『東京新聞』2006年11月11日付

法人化で交付金減、ピンチ
国立大リストラの波


二〇〇四年四月に法人化された関東地方の国立十五大学が、教員数や人件費の
削減を進めたり、検討したりしていることが十日、東京新聞が実施したアンケートで
分かった。法人化後、文部科学省からの競争的資金の割合は増えたが、大学経営
の基礎となる運営費交付金が削減されたため、多くの大学が資金難に陥っていると
みられる。日本の高等教育への公財政支出は先進国中、最低レベル。こうした現状
を放置したまま競争を強化した結果、各大学の人的基盤が揺さぶられている現状が
浮き彫りになった。 

調査は今年七−八月、東京、神奈川、千葉、埼玉、茨城、栃木、群馬の一都六県の
十八国立大に郵送方式で行い、十五大学から回答があった。

それによると、すべての大学が人件費を削減。東京外語、横浜国立、東京海洋、千
葉、埼玉、茨城の六大学は教職員の削減も決めていた。電気通信、東京農工、群馬
の三大学は人員削減を検討中としている。

東京、一橋、東京芸術、東京医科歯科、筑波、宇都宮の六大学は、人員を削減する
かどうか不明だが、人件費を減らすことを決めていた。

千葉大は二〇一〇年度までに現在千三百五十八人いる教員を約八十人削減する予
定。茨城大も教職員九百二十六人のうち教員三十人、職員十人を〇九年度までに減
らすとしている。

法人化後に運営費交付金が減らされたことについて、多くの大学から批判の声が相次
いだ。少人数教育を実施している東京外大は「今後、非常に深刻な事態を引き起こすと
予想される」と指摘。
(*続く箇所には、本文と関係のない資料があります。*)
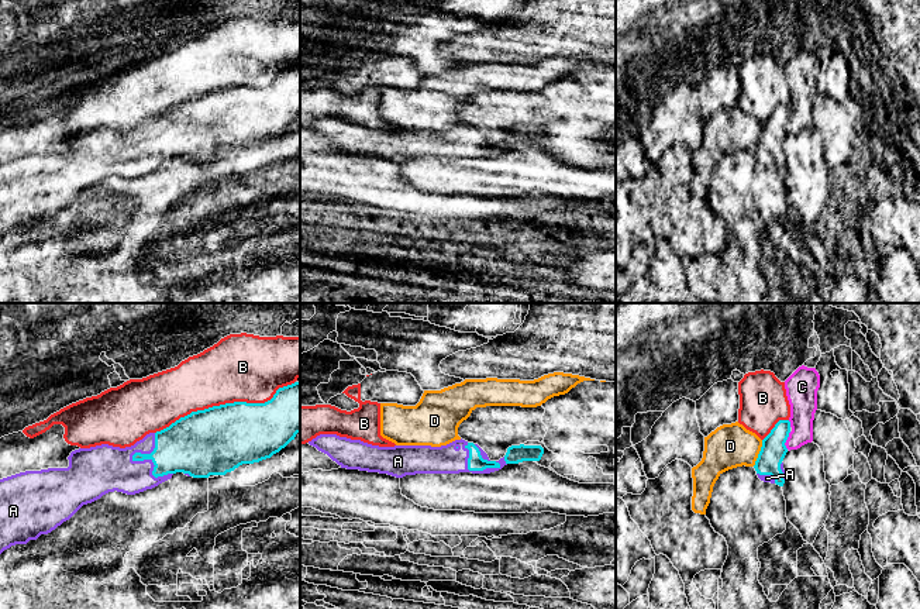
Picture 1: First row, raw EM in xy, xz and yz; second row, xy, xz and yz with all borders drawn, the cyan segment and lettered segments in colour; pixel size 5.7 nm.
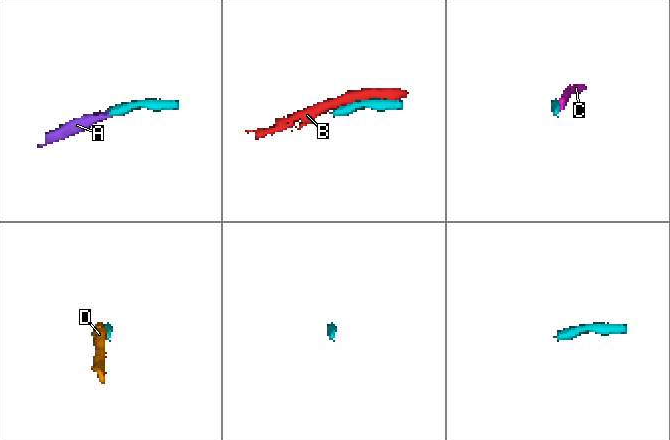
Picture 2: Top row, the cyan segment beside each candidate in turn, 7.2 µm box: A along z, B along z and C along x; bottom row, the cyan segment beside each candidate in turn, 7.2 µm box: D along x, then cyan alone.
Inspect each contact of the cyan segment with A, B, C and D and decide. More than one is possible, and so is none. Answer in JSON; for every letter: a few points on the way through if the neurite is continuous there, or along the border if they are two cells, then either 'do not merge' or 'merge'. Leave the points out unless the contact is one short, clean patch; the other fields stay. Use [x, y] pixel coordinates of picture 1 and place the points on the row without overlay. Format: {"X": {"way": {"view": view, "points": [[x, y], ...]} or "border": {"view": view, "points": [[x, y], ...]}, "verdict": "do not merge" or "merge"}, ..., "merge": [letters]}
{"A": {"verdict": "merge"}, "B": {"verdict": "do not merge"}, "C": {"verdict": "do not merge"}, "D": {"verdict": "do not merge"}, "merge": ["A"]}

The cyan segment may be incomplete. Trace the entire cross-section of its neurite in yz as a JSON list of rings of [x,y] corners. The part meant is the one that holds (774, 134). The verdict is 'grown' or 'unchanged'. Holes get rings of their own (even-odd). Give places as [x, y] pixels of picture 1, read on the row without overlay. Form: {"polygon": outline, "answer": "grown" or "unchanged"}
{"polygon": [[[779,104],[762,124],[762,131],[754,149],[761,165],[783,171],[786,158],[782,145],[788,137],[785,127],[789,117],[790,106]]], "answer": "grown"}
東京芸大も「マンツーマンの少人数教育を重視している本学として
は耐え難く、例外的措置を要望したい」と、改善を求めている。

文科省の「教育指標の国際比較」によると、対国内総生産(GDP)比の高等教育に対す
る公財政支出は、経済協力開発機構(OECD)加盟国の中で極端に少なく、デンマーク
やフィンランドの四分の一以下。米国の三分の一、英国の半分程度にとどまっている。

<メモ>国立大学法人と運営費交付金 2004年4月に全国の国立大などが法人化さ
れ、89の国立大学法人となった。文部科学省は各大学の自主性、自立性が大幅に向
上し、個性豊かな魅力ある大学になるとうたっている。一方で同省は、各法人への固定
的な資金を減らし競争的資金の割合を拡大。各法人の運営経費(固定費)として支払わ
れる運営費交付金は、05年度から09年度まで毎年1%ずつ減額されていく。例えば、
千葉大では毎年約1・6億円の減額になる。